Saved entries
==============================

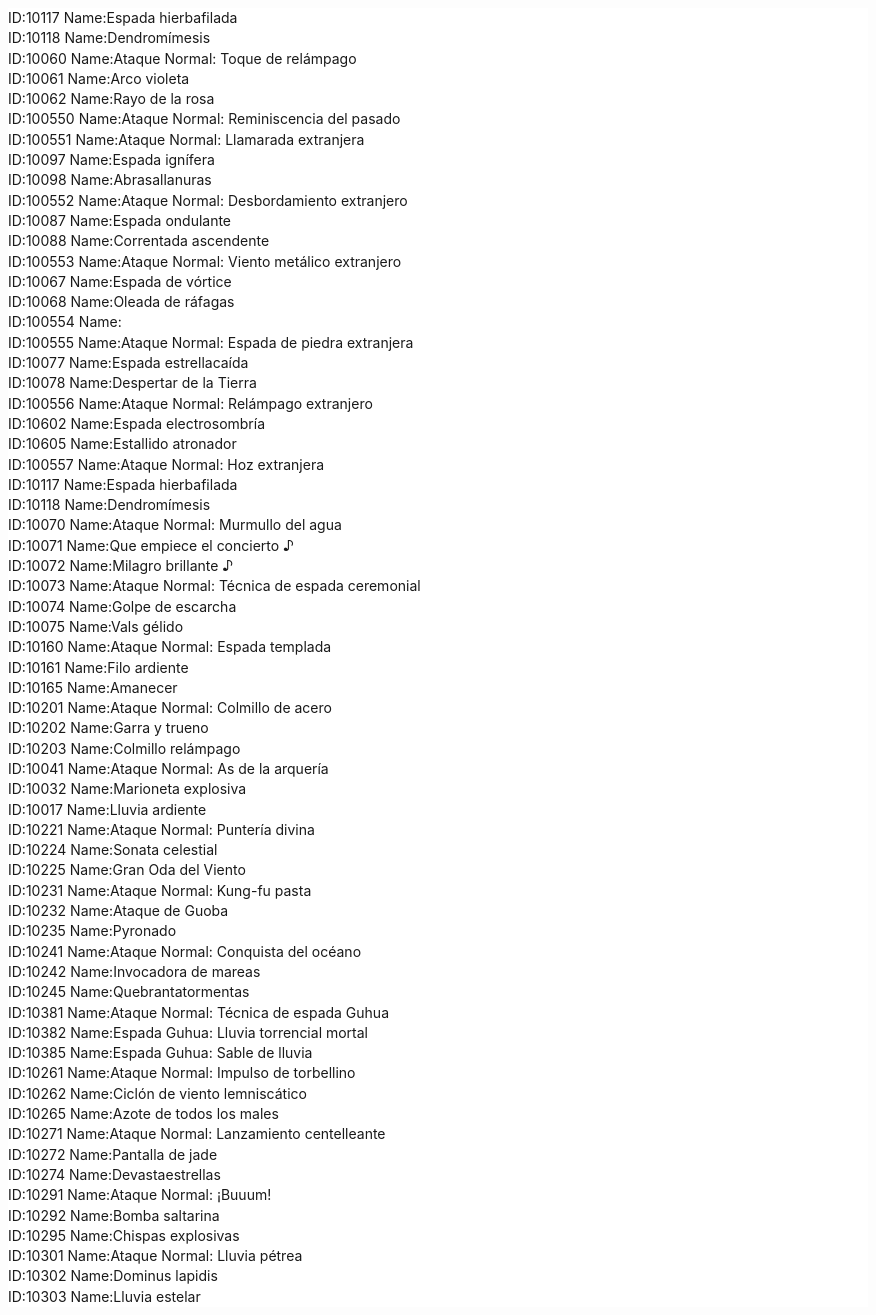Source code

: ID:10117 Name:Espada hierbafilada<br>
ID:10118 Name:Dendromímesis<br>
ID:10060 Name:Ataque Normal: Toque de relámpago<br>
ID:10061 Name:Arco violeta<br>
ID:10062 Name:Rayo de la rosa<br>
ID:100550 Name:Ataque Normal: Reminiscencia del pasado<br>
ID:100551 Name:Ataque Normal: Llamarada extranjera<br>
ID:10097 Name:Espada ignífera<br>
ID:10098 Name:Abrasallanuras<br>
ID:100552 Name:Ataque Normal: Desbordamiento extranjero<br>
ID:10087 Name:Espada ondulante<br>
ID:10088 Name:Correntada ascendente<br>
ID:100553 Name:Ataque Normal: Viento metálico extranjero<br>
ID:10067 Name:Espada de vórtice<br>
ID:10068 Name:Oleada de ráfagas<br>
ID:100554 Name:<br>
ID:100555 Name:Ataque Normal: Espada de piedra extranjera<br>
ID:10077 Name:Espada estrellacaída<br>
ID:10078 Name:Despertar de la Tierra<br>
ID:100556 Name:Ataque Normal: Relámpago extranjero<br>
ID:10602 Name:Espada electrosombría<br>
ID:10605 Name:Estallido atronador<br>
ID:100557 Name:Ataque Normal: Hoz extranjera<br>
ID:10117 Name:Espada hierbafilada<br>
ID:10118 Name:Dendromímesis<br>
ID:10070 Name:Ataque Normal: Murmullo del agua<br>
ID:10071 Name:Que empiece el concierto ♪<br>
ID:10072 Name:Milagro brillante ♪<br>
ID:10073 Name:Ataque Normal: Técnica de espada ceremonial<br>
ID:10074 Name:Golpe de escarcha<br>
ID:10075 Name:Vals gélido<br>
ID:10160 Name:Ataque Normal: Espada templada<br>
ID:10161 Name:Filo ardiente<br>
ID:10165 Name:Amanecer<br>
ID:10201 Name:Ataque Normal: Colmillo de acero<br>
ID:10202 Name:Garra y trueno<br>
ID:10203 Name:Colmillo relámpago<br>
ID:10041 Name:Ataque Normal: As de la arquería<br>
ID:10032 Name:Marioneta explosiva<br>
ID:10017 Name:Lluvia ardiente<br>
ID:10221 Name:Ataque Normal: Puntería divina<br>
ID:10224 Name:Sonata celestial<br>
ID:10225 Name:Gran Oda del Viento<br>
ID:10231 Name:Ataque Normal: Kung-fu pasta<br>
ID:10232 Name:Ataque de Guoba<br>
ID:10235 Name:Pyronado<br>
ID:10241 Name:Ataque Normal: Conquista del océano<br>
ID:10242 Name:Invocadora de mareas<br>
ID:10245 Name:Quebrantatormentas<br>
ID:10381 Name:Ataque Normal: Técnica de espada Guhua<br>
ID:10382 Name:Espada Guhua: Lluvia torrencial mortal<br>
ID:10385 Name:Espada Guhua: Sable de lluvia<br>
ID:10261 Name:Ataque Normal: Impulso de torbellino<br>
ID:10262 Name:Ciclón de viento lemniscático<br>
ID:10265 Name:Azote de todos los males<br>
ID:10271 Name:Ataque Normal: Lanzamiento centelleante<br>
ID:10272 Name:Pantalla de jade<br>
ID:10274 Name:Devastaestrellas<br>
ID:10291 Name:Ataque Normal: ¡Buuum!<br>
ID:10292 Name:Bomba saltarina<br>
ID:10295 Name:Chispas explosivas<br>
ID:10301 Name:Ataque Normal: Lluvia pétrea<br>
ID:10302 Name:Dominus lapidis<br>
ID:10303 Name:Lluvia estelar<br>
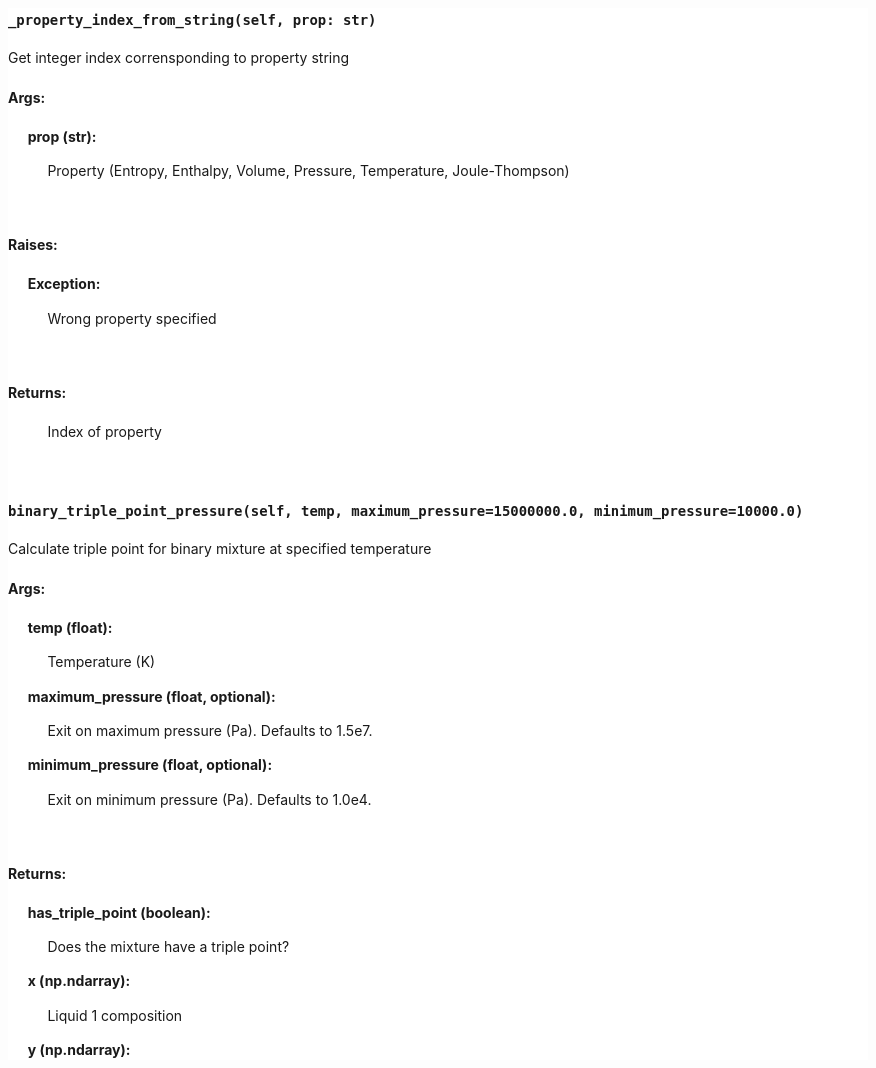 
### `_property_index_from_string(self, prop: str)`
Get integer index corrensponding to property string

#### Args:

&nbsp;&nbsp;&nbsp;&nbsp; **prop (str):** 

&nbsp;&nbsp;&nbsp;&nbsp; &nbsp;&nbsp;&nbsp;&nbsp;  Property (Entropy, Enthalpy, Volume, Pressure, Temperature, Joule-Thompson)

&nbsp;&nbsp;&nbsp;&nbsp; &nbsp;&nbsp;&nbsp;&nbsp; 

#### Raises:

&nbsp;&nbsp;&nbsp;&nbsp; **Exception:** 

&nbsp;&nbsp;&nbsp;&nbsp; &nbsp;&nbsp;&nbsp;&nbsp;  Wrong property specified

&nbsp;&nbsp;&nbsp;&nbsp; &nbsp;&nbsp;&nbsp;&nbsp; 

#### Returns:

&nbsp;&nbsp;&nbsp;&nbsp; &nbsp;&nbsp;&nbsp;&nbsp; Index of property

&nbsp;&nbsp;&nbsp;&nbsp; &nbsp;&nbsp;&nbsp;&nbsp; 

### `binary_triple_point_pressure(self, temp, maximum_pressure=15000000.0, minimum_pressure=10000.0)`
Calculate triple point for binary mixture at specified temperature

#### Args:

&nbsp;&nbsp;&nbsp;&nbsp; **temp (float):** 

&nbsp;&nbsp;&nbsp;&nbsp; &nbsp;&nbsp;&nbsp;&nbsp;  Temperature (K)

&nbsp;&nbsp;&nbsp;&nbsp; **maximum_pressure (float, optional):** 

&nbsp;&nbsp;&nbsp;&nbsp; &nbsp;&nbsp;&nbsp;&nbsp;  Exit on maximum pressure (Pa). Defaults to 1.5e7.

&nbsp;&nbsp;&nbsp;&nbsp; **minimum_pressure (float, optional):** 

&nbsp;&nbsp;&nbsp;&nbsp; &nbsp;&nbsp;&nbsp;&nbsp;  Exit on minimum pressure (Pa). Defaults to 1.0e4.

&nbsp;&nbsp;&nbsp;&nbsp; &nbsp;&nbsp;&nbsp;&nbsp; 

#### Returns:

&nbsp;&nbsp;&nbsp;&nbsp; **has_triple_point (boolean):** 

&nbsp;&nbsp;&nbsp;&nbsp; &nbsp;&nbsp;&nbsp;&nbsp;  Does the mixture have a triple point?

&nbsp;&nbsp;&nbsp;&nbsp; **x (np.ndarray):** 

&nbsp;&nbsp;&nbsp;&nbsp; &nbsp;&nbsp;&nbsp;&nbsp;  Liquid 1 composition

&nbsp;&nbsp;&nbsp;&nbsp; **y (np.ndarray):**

==============================

• [Task brief]:
The string "hierbafilada" appears on some lines of the data above; report how many such lines there are, as a bare number.

• [Answer space]:
2